Extracted data entries:
┄┄┄┄┄┄┄┄┄┄┄┄┄┄┄┄┄┄┄┄
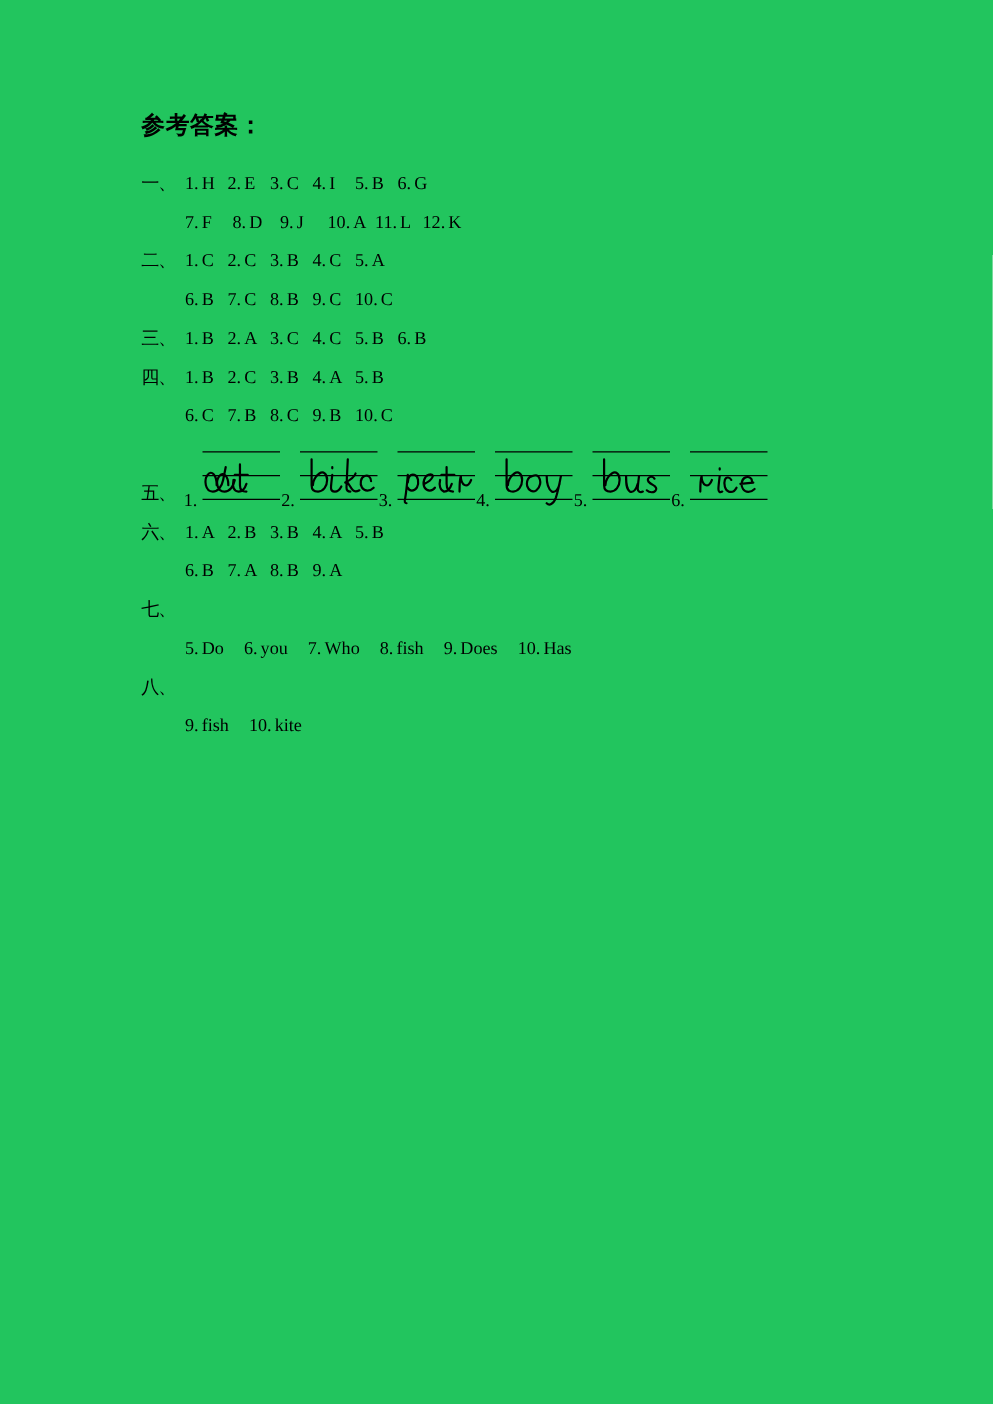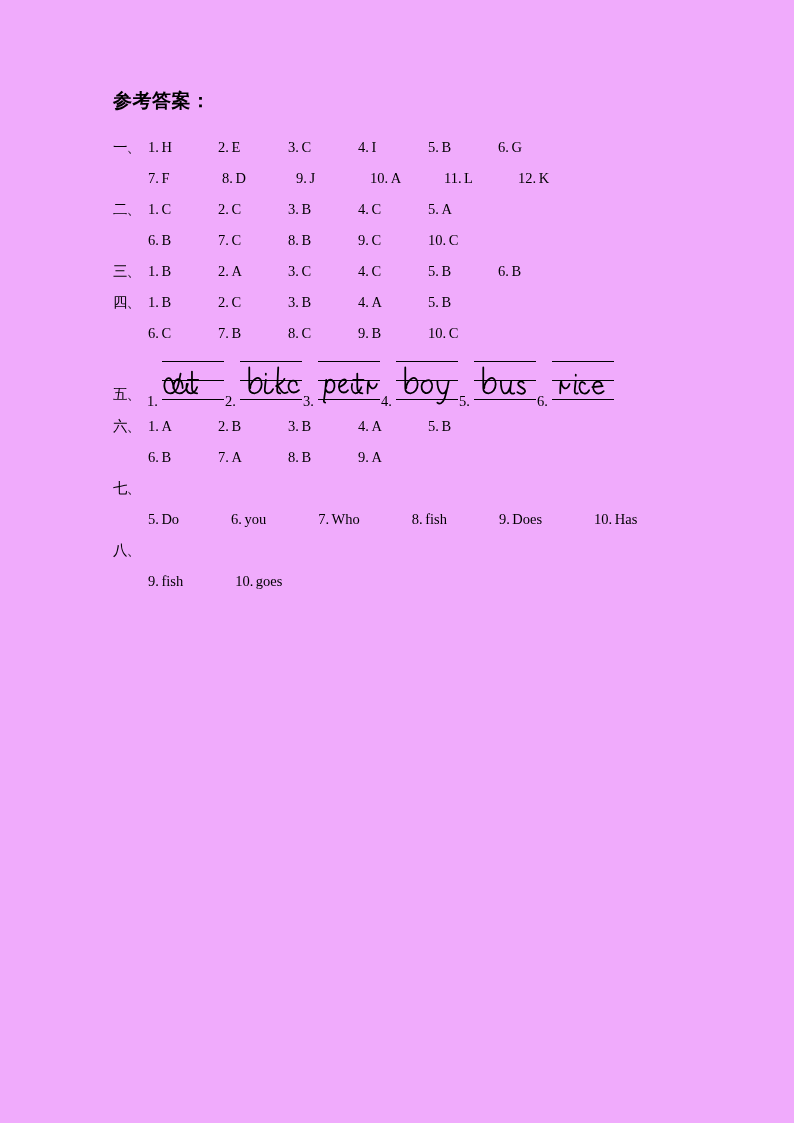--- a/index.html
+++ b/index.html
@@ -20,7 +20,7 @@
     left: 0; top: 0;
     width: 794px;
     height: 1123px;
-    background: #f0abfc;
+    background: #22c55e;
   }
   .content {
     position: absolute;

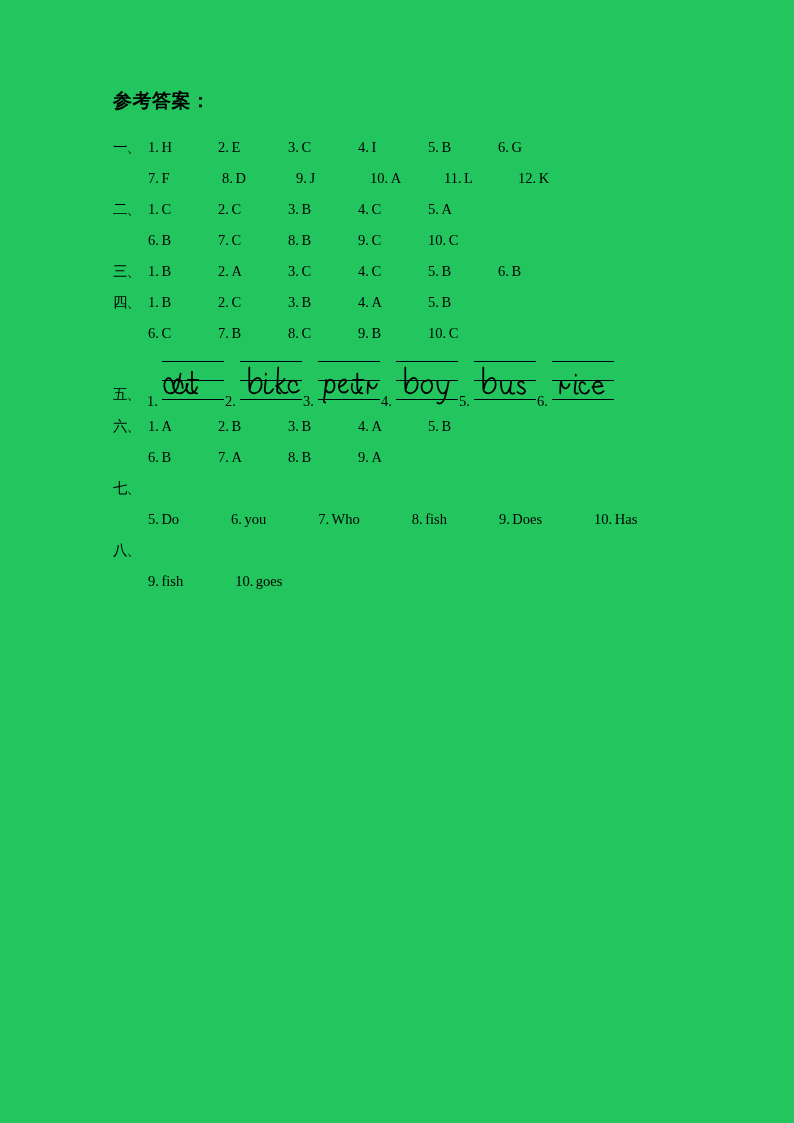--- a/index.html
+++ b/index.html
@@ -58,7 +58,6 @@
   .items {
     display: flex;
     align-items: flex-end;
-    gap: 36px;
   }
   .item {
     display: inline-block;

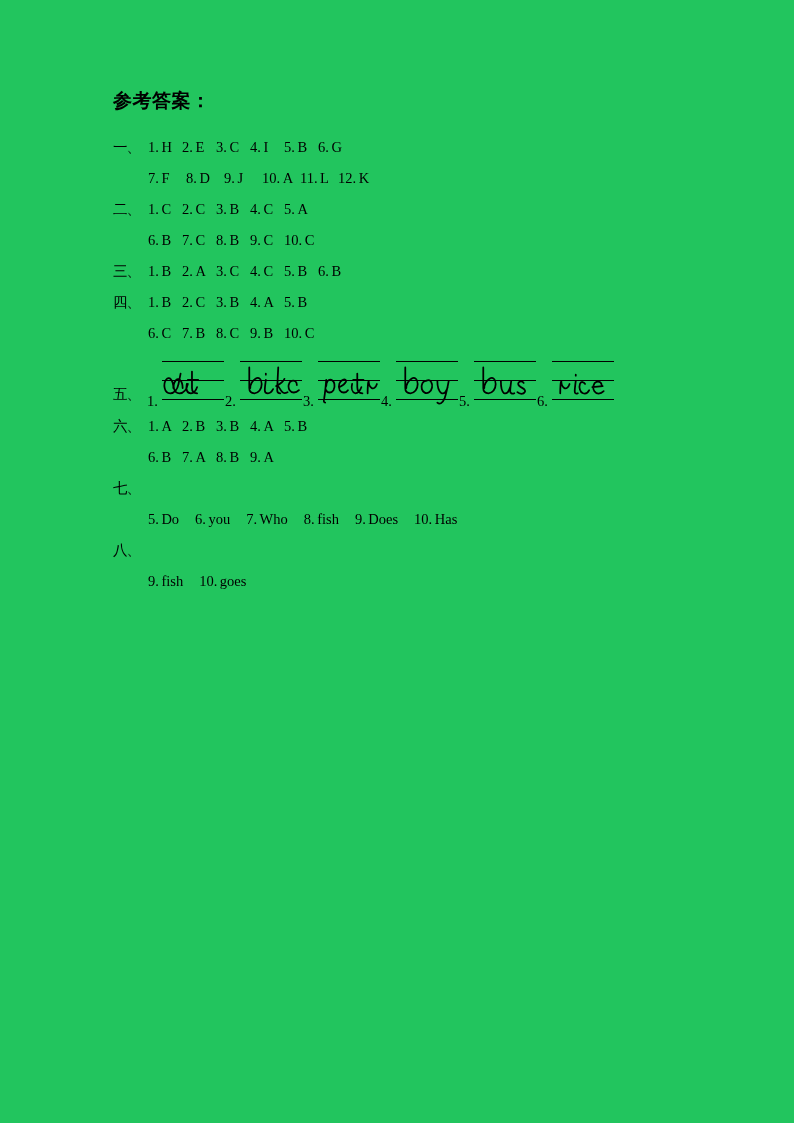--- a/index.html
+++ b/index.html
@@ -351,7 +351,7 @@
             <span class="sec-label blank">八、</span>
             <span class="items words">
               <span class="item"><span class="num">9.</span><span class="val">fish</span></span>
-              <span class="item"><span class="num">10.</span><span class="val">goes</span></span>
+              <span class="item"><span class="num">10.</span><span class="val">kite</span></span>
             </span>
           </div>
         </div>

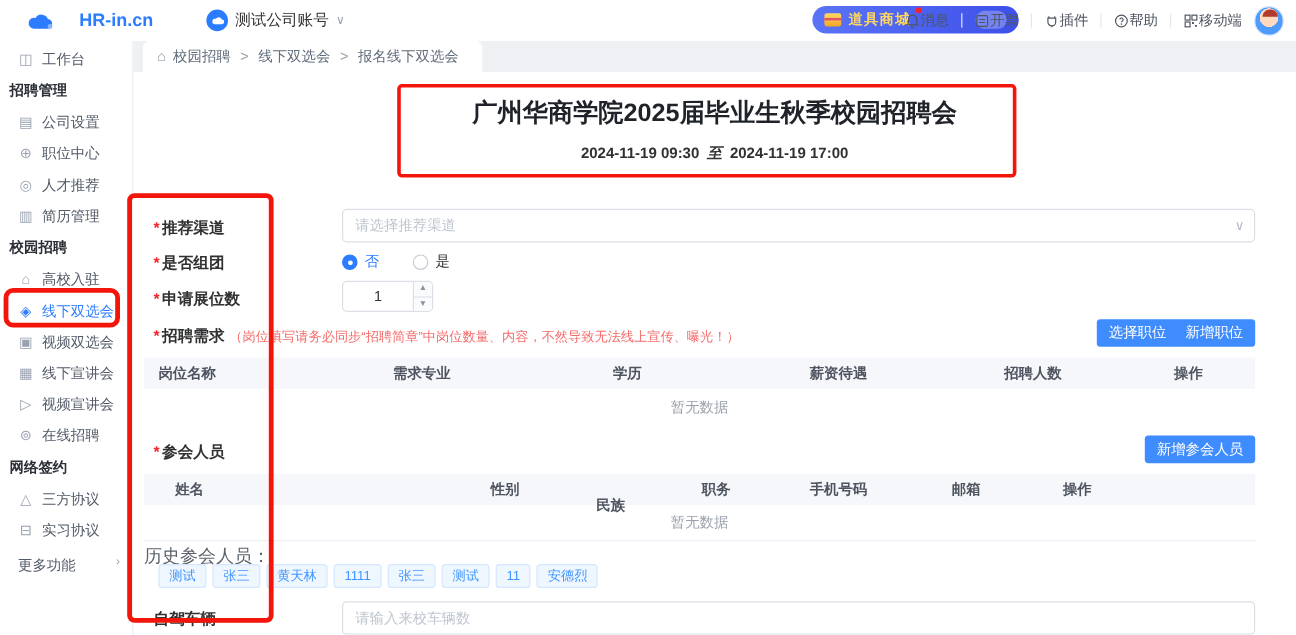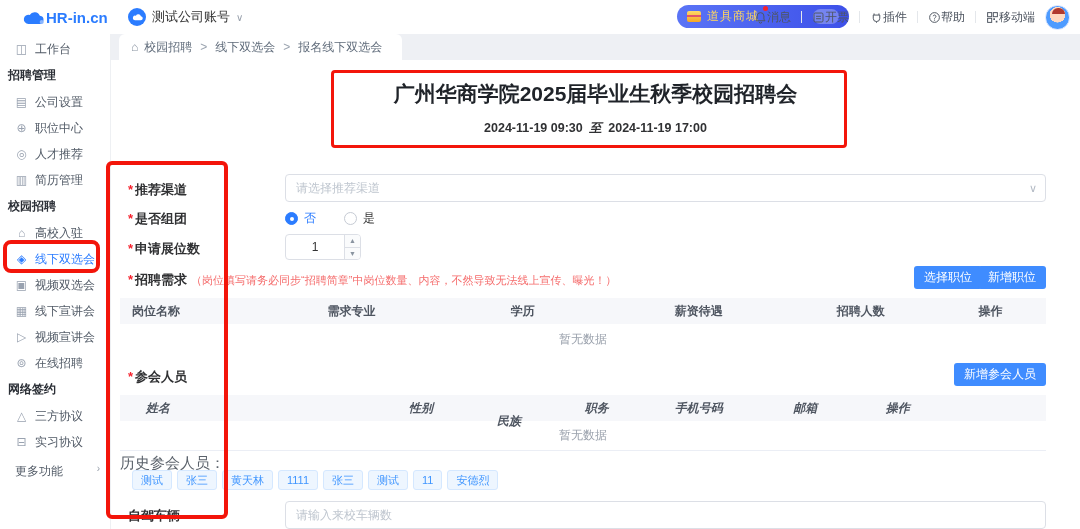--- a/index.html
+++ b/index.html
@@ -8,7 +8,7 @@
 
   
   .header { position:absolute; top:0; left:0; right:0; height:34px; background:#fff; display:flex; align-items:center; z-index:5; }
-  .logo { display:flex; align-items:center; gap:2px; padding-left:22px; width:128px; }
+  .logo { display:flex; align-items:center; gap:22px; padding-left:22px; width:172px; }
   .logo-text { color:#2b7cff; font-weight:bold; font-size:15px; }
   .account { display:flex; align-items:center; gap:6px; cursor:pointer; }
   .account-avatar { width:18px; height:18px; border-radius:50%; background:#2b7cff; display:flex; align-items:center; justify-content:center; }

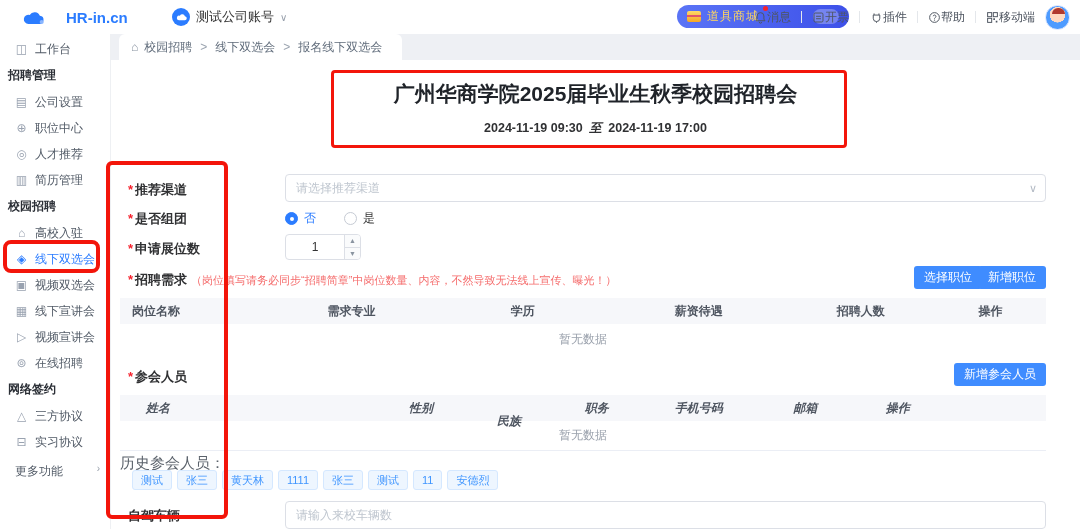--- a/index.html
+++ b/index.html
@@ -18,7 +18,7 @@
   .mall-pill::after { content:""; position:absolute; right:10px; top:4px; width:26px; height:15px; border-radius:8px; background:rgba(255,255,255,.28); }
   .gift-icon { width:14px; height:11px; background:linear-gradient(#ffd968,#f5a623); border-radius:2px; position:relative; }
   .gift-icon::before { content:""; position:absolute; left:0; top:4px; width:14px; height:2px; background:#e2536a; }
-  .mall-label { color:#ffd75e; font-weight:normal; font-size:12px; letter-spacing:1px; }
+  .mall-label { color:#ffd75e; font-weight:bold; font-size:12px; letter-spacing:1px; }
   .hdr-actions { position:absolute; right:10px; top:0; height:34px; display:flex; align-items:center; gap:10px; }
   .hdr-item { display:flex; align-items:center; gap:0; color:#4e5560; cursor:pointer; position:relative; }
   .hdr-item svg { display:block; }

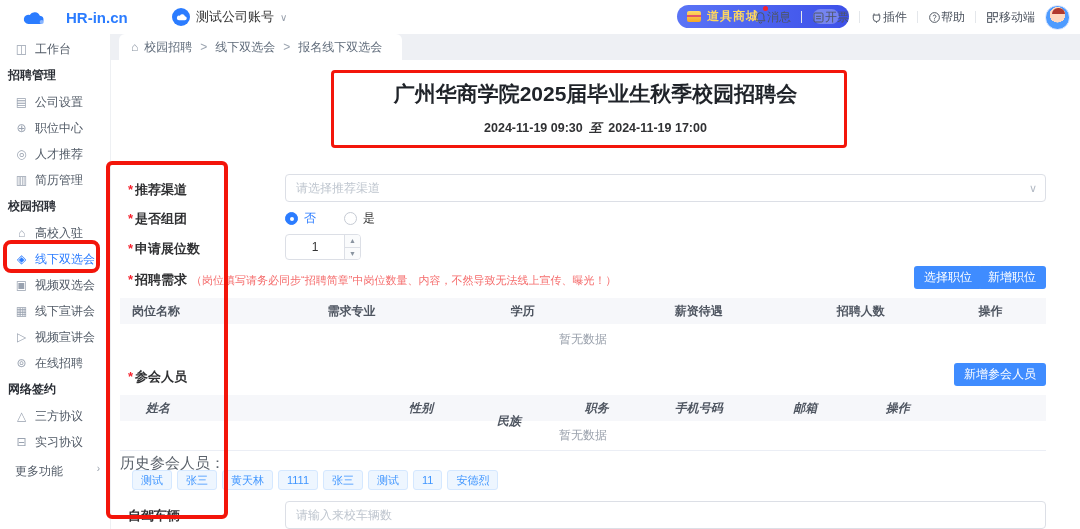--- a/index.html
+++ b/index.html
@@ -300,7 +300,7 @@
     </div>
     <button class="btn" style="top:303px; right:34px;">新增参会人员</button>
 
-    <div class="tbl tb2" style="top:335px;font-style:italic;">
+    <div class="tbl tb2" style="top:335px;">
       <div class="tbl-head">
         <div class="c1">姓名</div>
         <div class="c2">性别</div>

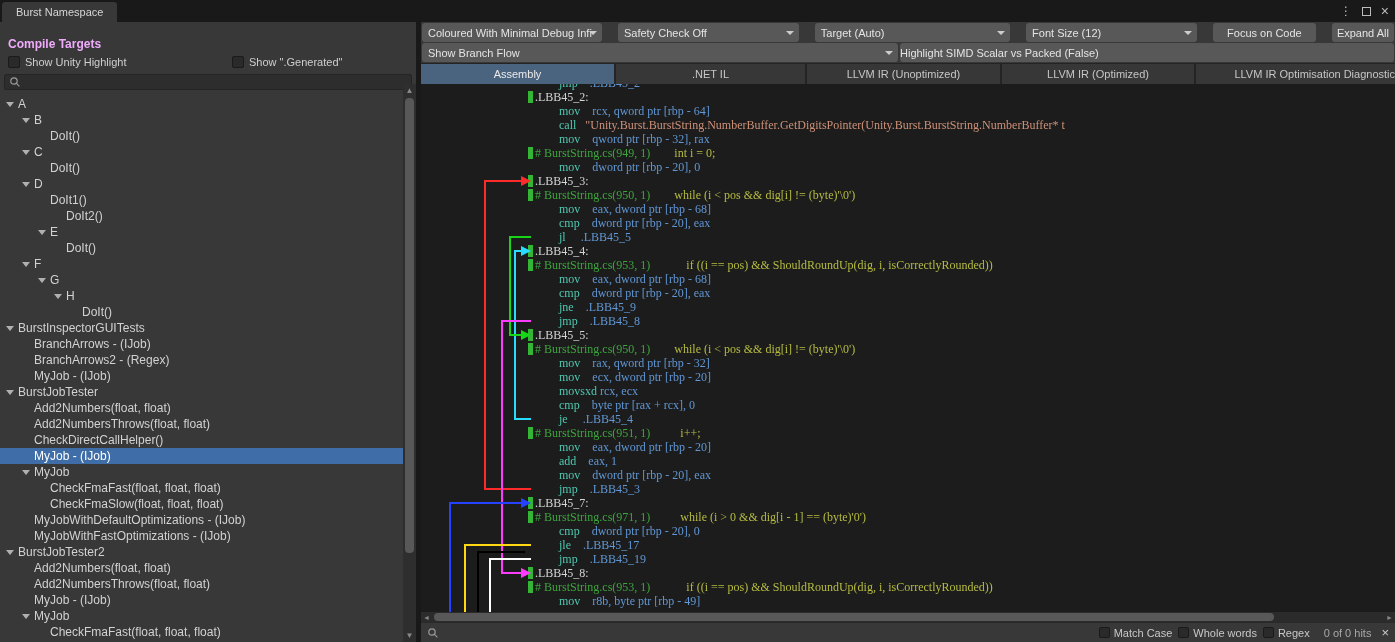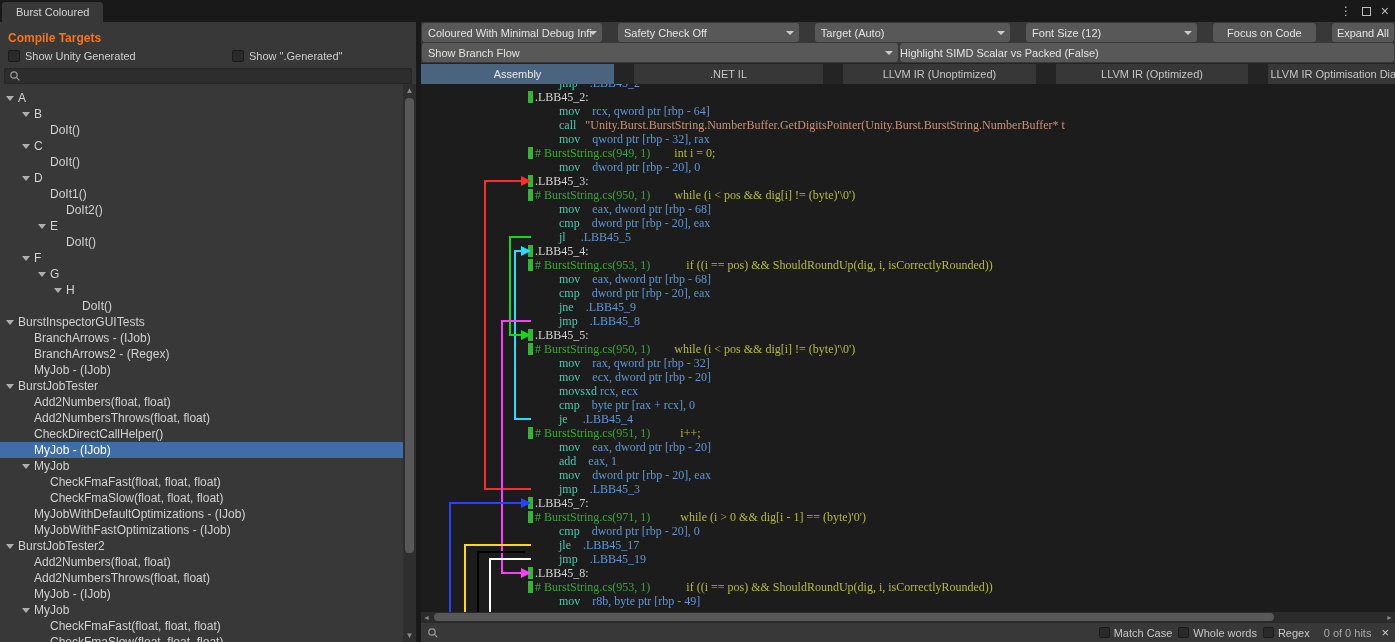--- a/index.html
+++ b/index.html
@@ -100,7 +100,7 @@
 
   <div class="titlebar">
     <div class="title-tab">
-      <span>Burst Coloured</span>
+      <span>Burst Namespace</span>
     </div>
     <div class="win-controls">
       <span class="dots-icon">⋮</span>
┄┄┄┄┄┄┄┄┄┄┄┄┄┄┄┄┄┄┄┄
TASK DETAILS
Return the entries above exactly and in full; do not include images.

OUTPUT FOR THIS EXERCISE
--- a/index.html
+++ b/index.html
@@ -20,7 +20,7 @@
     left: 0; top: 0;
     width: 794px;
     height: 1123px;
-    background: #f0abfc;
+    background: #22c55e;
   }
   .content {
     position: absolute;

--- a/index.html
+++ b/index.html
@@ -58,7 +58,6 @@
   .items {
     display: flex;
     align-items: flex-end;
-    gap: 36px;
   }
   .item {
     display: inline-block;

--- a/index.html
+++ b/index.html
@@ -351,7 +351,7 @@
             <span class="sec-label blank">八、</span>
             <span class="items words">
               <span class="item"><span class="num">9.</span><span class="val">fish</span></span>
-              <span class="item"><span class="num">10.</span><span class="val">goes</span></span>
+              <span class="item"><span class="num">10.</span><span class="val">kite</span></span>
             </span>
           </div>
         </div>

--- a/index.html
+++ b/index.html
@@ -8,7 +8,7 @@
 
   
   .header { position:absolute; top:0; left:0; right:0; height:34px; background:#fff; display:flex; align-items:center; z-index:5; }
-  .logo { display:flex; align-items:center; gap:2px; padding-left:22px; width:128px; }
+  .logo { display:flex; align-items:center; gap:22px; padding-left:22px; width:172px; }
   .logo-text { color:#2b7cff; font-weight:bold; font-size:15px; }
   .account { display:flex; align-items:center; gap:6px; cursor:pointer; }
   .account-avatar { width:18px; height:18px; border-radius:50%; background:#2b7cff; display:flex; align-items:center; justify-content:center; }

--- a/index.html
+++ b/index.html
@@ -18,7 +18,7 @@
   .mall-pill::after { content:""; position:absolute; right:10px; top:4px; width:26px; height:15px; border-radius:8px; background:rgba(255,255,255,.28); }
   .gift-icon { width:14px; height:11px; background:linear-gradient(#ffd968,#f5a623); border-radius:2px; position:relative; }
   .gift-icon::before { content:""; position:absolute; left:0; top:4px; width:14px; height:2px; background:#e2536a; }
-  .mall-label { color:#ffd75e; font-weight:normal; font-size:12px; letter-spacing:1px; }
+  .mall-label { color:#ffd75e; font-weight:bold; font-size:12px; letter-spacing:1px; }
   .hdr-actions { position:absolute; right:10px; top:0; height:34px; display:flex; align-items:center; gap:10px; }
   .hdr-item { display:flex; align-items:center; gap:0; color:#4e5560; cursor:pointer; position:relative; }
   .hdr-item svg { display:block; }

--- a/index.html
+++ b/index.html
@@ -300,7 +300,7 @@
     </div>
     <button class="btn" style="top:303px; right:34px;">新增参会人员</button>
 
-    <div class="tbl tb2" style="top:335px;font-style:italic;">
+    <div class="tbl tb2" style="top:335px;">
       <div class="tbl-head">
         <div class="c1">姓名</div>
         <div class="c2">性别</div>

--- a/index.html
+++ b/index.html
@@ -100,7 +100,7 @@
 
   <div class="titlebar">
     <div class="title-tab">
-      <span>Burst Coloured</span>
+      <span>Burst Namespace</span>
     </div>
     <div class="win-controls">
       <span class="dots-icon">⋮</span>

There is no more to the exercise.